* _EXERCISE GOAL_: Output every entry exactly as written, skipping any pictures.

* _INFORMATION SHOWN_:
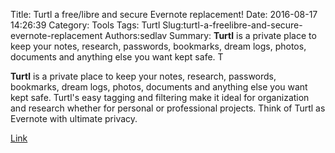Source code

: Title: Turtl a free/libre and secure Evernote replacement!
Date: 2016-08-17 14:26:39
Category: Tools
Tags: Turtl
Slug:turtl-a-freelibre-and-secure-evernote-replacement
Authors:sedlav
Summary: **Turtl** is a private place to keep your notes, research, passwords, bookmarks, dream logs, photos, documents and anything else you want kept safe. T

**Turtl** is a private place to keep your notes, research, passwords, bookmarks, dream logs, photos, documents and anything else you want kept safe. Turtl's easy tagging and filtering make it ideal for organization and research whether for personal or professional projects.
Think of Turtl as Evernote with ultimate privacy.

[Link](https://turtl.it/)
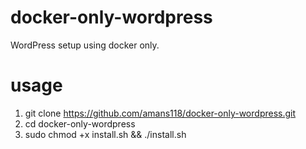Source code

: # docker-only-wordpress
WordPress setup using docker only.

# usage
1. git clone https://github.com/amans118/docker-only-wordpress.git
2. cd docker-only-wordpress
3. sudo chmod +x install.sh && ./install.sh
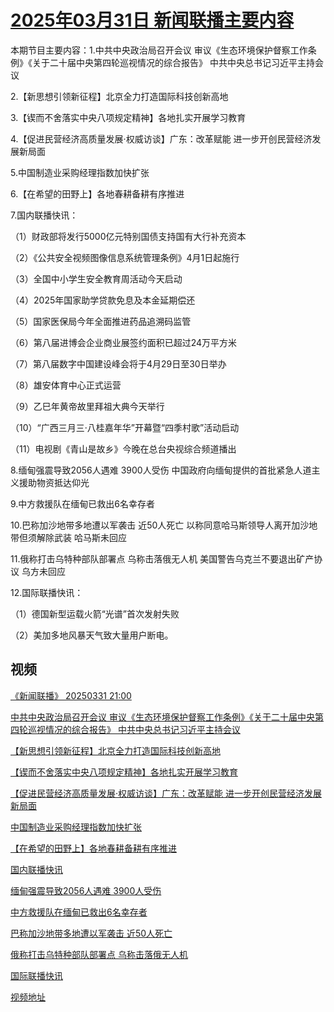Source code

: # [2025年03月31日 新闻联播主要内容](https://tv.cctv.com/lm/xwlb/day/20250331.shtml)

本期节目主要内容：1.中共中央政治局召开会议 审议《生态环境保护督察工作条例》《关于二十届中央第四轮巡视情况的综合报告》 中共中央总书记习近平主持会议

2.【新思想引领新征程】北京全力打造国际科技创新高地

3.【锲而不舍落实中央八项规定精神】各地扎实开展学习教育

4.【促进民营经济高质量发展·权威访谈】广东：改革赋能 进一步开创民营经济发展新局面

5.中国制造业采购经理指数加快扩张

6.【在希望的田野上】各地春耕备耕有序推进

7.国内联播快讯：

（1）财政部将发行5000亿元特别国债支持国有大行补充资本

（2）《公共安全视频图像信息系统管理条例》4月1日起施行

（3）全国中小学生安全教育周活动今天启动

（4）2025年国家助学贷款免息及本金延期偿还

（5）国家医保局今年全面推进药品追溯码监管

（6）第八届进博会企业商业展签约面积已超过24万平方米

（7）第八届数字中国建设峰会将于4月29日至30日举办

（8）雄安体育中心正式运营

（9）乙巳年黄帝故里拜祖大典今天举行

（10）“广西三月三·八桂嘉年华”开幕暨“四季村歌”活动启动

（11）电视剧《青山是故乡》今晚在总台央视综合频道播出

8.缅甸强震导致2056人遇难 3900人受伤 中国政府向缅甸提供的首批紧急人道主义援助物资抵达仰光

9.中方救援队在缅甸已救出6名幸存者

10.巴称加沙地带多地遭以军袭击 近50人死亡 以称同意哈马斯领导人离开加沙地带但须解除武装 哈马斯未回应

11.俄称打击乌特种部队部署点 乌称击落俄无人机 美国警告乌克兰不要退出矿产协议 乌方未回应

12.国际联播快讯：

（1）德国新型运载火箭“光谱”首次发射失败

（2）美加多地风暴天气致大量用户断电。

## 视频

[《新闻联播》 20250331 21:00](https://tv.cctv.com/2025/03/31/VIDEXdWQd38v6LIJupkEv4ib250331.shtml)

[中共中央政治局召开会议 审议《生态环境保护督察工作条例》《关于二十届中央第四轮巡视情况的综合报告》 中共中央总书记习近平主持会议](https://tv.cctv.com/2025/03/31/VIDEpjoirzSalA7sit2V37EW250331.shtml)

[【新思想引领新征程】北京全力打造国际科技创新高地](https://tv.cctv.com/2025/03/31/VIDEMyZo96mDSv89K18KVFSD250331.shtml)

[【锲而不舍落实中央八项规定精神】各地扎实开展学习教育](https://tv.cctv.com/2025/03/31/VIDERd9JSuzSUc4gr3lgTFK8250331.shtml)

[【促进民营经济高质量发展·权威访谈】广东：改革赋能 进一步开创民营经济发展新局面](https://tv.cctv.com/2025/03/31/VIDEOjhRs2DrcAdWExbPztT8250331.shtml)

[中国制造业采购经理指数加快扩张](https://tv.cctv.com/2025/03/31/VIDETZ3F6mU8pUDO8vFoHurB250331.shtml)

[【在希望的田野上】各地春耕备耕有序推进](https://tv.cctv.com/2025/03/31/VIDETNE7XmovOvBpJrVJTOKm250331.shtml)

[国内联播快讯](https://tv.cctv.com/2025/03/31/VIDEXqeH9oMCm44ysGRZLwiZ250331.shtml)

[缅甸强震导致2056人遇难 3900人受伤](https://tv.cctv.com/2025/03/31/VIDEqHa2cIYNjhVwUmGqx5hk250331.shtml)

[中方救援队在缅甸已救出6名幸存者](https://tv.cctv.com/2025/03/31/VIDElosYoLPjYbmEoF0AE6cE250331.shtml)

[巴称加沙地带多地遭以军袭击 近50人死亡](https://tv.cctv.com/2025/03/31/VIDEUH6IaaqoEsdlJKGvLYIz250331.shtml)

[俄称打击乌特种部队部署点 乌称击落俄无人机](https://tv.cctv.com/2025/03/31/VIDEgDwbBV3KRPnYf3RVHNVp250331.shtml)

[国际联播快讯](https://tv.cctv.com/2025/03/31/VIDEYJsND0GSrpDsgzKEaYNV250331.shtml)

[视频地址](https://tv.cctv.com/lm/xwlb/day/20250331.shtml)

* _ANSWER SECTION_:
Source code

: Title: Turtl a free/libre and secure Evernote replacement!
Date: 2016-08-17 14:26:39
Category: Tools
Tags: Turtl
Slug:turtl-a-freelibre-and-secure-evernote-replacement
Authors:sedlav
Summary: **Turtl** is a private place to keep your notes, research, passwords, bookmarks, dream logs, photos, documents and anything else you want kept safe. T

**Turtl** is a private place to keep your notes, research, passwords, bookmarks, dream logs, photos, documents and anything else you want kept safe. Turtl's easy tagging and filtering make it ideal for organization and research whether for personal or professional projects.
Think of Turtl as Evernote with ultimate privacy.

[Link](https://turtl.it/)
Source code

: # docker-only-wordpress
WordPress setup using docker only.

# usage
1. git clone https://github.com/amans118/docker-only-wordpress.git
2. cd docker-only-wordpress
3. sudo chmod +x install.sh && ./install.sh
Source code

: # [2025年03月31日 新闻联播主要内容](https://tv.cctv.com/lm/xwlb/day/20250331.shtml)

本期节目主要内容：1.中共中央政治局召开会议 审议《生态环境保护督察工作条例》《关于二十届中央第四轮巡视情况的综合报告》 中共中央总书记习近平主持会议

2.【新思想引领新征程】北京全力打造国际科技创新高地

3.【锲而不舍落实中央八项规定精神】各地扎实开展学习教育

4.【促进民营经济高质量发展·权威访谈】广东：改革赋能 进一步开创民营经济发展新局面

5.中国制造业采购经理指数加快扩张

6.【在希望的田野上】各地春耕备耕有序推进

7.国内联播快讯：

（1）财政部将发行5000亿元特别国债支持国有大行补充资本

（2）《公共安全视频图像信息系统管理条例》4月1日起施行

（3）全国中小学生安全教育周活动今天启动

（4）2025年国家助学贷款免息及本金延期偿还

（5）国家医保局今年全面推进药品追溯码监管

（6）第八届进博会企业商业展签约面积已超过24万平方米

（7）第八届数字中国建设峰会将于4月29日至30日举办

（8）雄安体育中心正式运营

（9）乙巳年黄帝故里拜祖大典今天举行

（10）“广西三月三·八桂嘉年华”开幕暨“四季村歌”活动启动

（11）电视剧《青山是故乡》今晚在总台央视综合频道播出

8.缅甸强震导致2056人遇难 3900人受伤 中国政府向缅甸提供的首批紧急人道主义援助物资抵达仰光

9.中方救援队在缅甸已救出6名幸存者

10.巴称加沙地带多地遭以军袭击 近50人死亡 以称同意哈马斯领导人离开加沙地带但须解除武装 哈马斯未回应

11.俄称打击乌特种部队部署点 乌称击落俄无人机 美国警告乌克兰不要退出矿产协议 乌方未回应

12.国际联播快讯：

（1）德国新型运载火箭“光谱”首次发射失败

（2）美加多地风暴天气致大量用户断电。

## 视频

[《新闻联播》 20250331 21:00](https://tv.cctv.com/2025/03/31/VIDEXdWQd38v6LIJupkEv4ib250331.shtml)

[中共中央政治局召开会议 审议《生态环境保护督察工作条例》《关于二十届中央第四轮巡视情况的综合报告》 中共中央总书记习近平主持会议](https://tv.cctv.com/2025/03/31/VIDEpjoirzSalA7sit2V37EW250331.shtml)

[【新思想引领新征程】北京全力打造国际科技创新高地](https://tv.cctv.com/2025/03/31/VIDEMyZo96mDSv89K18KVFSD250331.shtml)

[【锲而不舍落实中央八项规定精神】各地扎实开展学习教育](https://tv.cctv.com/2025/03/31/VIDERd9JSuzSUc4gr3lgTFK8250331.shtml)

[【促进民营经济高质量发展·权威访谈】广东：改革赋能 进一步开创民营经济发展新局面](https://tv.cctv.com/2025/03/31/VIDEOjhRs2DrcAdWExbPztT8250331.shtml)

[中国制造业采购经理指数加快扩张](https://tv.cctv.com/2025/03/31/VIDETZ3F6mU8pUDO8vFoHurB250331.shtml)

[【在希望的田野上】各地春耕备耕有序推进](https://tv.cctv.com/2025/03/31/VIDETNE7XmovOvBpJrVJTOKm250331.shtml)

[国内联播快讯](https://tv.cctv.com/2025/03/31/VIDEXqeH9oMCm44ysGRZLwiZ250331.shtml)

[缅甸强震导致2056人遇难 3900人受伤](https://tv.cctv.com/2025/03/31/VIDEqHa2cIYNjhVwUmGqx5hk250331.shtml)

[中方救援队在缅甸已救出6名幸存者](https://tv.cctv.com/2025/03/31/VIDElosYoLPjYbmEoF0AE6cE250331.shtml)

[巴称加沙地带多地遭以军袭击 近50人死亡](https://tv.cctv.com/2025/03/31/VIDEUH6IaaqoEsdlJKGvLYIz250331.shtml)

[俄称打击乌特种部队部署点 乌称击落俄无人机](https://tv.cctv.com/2025/03/31/VIDEgDwbBV3KRPnYf3RVHNVp250331.shtml)

[国际联播快讯](https://tv.cctv.com/2025/03/31/VIDEYJsND0GSrpDsgzKEaYNV250331.shtml)

[视频地址](https://tv.cctv.com/lm/xwlb/day/20250331.shtml)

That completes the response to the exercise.